The question is whether that will require a succession of tight rules focused on individual locations – or a return to the national lockdowns we saw earlier this year.
Diana Magnay, Moscow correspondent
The virus came late to Russia. That gave the authorities time to prepare – closing the borders in March, imposing quarantines on incoming travellers and massively ramping up hospital bed capacity.
But when it came, it hit hard.
There have now been 830,000 cases. Russia is still the fourth most infected country worldwide.
Although the case load is half what it was at the peak, it is still more than 5,000 new cases a day.
According to Russia’s president, the situation “remains difficult” and “could swing in any direction”.
Authorities credit the relatively low mortality rate of around 2.5% of cases to an effective and early response.
Certainly the Russian testing regime has been impressive, with 27.5 million tests carried out so far, though the picture in the regions is far from transparent.
Most Russians you speak to don’t trust the government numbers, but they are more than happy to be (mostly) done with quarantines.
Six weeks since lockdown was lifted in Moscow and face masks are ever more token.
The bars and clubs are packed. Worries about a second wave now an after-thought to the sweet taste of liberty and the hope that it lasts.
Neville Lazarus, India reporter and producer
India reported its first COVID-19 case six months ago on 30 January.
As the government announces the third phase of lifting its lockdown, the country recorded 52,249 cases in a day on Wednesday, breaching the 50,000 mark for the first time.
With more than 1.5 million cases, India is the third worst affected country in the world behind the US and Brazil.
Even though the Indian government is keen to project a low fatality rate of 2.23%, there have been 35,036 deaths reported so far.
The country is still in the first wave with no signs of the virus peaking yet, let alone flattening.

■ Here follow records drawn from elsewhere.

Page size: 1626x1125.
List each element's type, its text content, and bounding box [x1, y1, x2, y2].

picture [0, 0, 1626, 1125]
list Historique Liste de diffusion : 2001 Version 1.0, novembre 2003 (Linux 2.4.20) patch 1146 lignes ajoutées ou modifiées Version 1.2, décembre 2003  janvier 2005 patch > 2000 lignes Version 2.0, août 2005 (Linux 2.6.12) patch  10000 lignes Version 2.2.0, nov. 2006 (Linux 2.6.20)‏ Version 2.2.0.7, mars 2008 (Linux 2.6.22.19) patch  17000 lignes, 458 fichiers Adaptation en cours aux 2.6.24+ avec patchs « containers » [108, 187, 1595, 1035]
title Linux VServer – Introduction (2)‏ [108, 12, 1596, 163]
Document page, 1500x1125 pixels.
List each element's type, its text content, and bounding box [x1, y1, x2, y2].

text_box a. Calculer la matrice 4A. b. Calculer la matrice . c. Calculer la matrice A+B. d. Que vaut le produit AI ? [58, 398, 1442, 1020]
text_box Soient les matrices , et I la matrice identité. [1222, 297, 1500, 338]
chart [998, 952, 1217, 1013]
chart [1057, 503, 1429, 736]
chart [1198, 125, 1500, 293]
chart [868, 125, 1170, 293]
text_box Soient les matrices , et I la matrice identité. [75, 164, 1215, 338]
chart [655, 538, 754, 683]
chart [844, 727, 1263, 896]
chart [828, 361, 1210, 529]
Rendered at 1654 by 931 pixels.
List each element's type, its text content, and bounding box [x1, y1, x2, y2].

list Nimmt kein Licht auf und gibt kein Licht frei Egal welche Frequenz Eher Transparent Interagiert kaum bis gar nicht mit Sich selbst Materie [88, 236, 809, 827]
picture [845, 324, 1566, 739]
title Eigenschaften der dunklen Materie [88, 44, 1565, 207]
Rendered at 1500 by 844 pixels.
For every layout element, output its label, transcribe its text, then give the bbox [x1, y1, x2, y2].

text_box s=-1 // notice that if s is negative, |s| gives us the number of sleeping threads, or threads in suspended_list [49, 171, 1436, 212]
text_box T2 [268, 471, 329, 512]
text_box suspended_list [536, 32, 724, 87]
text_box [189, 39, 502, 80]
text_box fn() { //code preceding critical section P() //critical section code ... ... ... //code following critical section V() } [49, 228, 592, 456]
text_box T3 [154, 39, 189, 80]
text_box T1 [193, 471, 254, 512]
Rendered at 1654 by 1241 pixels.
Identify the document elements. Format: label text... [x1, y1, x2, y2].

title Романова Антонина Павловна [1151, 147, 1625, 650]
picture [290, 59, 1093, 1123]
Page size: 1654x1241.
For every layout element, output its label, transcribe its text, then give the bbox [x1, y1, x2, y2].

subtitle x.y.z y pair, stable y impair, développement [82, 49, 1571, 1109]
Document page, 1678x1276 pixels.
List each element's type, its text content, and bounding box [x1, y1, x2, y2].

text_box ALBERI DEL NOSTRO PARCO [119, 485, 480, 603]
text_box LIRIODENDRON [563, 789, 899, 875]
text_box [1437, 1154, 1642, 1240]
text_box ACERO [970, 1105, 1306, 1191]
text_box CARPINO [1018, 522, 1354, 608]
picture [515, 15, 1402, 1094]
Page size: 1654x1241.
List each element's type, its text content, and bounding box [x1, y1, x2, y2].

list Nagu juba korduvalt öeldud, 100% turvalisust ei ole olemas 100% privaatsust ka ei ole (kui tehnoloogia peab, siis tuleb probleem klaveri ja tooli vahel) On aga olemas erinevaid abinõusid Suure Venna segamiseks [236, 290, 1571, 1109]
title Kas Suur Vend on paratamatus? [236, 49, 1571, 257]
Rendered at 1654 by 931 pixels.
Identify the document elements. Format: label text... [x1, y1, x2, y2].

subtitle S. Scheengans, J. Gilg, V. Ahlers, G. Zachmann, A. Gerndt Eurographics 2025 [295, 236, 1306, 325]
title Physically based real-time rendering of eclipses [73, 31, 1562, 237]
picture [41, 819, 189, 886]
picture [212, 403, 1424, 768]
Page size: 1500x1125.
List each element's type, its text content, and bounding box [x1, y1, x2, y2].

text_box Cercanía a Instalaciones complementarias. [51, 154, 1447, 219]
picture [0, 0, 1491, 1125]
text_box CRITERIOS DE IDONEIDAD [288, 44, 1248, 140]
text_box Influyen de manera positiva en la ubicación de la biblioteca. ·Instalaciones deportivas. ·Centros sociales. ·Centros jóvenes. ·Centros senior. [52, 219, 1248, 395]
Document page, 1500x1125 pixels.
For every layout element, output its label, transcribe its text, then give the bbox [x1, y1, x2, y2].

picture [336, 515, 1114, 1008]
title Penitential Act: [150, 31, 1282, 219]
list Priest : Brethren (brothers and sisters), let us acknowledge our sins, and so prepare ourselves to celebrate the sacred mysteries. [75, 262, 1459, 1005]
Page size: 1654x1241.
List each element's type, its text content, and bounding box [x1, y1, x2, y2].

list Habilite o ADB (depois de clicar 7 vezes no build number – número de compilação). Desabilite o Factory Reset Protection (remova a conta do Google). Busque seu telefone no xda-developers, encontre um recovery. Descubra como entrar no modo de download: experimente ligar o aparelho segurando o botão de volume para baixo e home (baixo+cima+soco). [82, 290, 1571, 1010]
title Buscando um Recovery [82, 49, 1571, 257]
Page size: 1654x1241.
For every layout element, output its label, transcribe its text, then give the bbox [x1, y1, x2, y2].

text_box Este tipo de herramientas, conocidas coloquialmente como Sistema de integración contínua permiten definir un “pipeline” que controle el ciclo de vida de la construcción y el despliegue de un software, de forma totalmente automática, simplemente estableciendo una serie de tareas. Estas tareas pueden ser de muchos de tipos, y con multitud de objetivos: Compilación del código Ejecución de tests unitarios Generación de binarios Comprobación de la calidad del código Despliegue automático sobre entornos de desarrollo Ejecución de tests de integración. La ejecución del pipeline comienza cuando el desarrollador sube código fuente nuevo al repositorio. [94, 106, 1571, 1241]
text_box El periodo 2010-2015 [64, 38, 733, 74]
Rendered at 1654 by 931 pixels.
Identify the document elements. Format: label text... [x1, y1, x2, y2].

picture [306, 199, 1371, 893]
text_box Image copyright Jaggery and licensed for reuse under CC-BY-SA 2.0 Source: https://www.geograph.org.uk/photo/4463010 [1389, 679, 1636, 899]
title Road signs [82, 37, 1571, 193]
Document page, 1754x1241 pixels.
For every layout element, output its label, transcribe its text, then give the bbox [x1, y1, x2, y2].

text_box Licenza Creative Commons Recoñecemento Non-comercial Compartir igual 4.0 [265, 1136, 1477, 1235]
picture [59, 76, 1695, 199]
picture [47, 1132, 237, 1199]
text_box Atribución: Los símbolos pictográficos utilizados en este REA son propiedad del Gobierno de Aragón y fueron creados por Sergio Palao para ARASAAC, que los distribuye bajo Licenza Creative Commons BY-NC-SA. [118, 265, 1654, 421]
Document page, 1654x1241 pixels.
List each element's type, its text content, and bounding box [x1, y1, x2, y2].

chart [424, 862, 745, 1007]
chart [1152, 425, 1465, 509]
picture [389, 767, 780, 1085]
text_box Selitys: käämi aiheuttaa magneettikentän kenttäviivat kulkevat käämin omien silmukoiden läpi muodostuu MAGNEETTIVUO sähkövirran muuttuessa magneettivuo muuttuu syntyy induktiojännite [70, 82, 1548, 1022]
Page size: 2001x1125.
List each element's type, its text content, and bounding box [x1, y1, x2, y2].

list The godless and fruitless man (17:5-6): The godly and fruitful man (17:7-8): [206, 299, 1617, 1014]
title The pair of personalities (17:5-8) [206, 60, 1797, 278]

A major concern for the government is that large numbers of cases are showing up in smaller towns and villages in rural India.
The nation’s public health care system is utterly inadequate and in many cases non-existent.
The government spends just 1.2% of its GDP on public health and this has been going on for decades by successive governments.
The struggling public health care structure could collapse in the face of a severe pandemic affecting the poor.
India had one of the severest lockdowns for months and this had a detrimental effect on the economy.
Hundreds of millions of daily wage earners and contract workers were left with no earnings. They all migrated back to their villages and homes, inadvertently carrying the virus with them.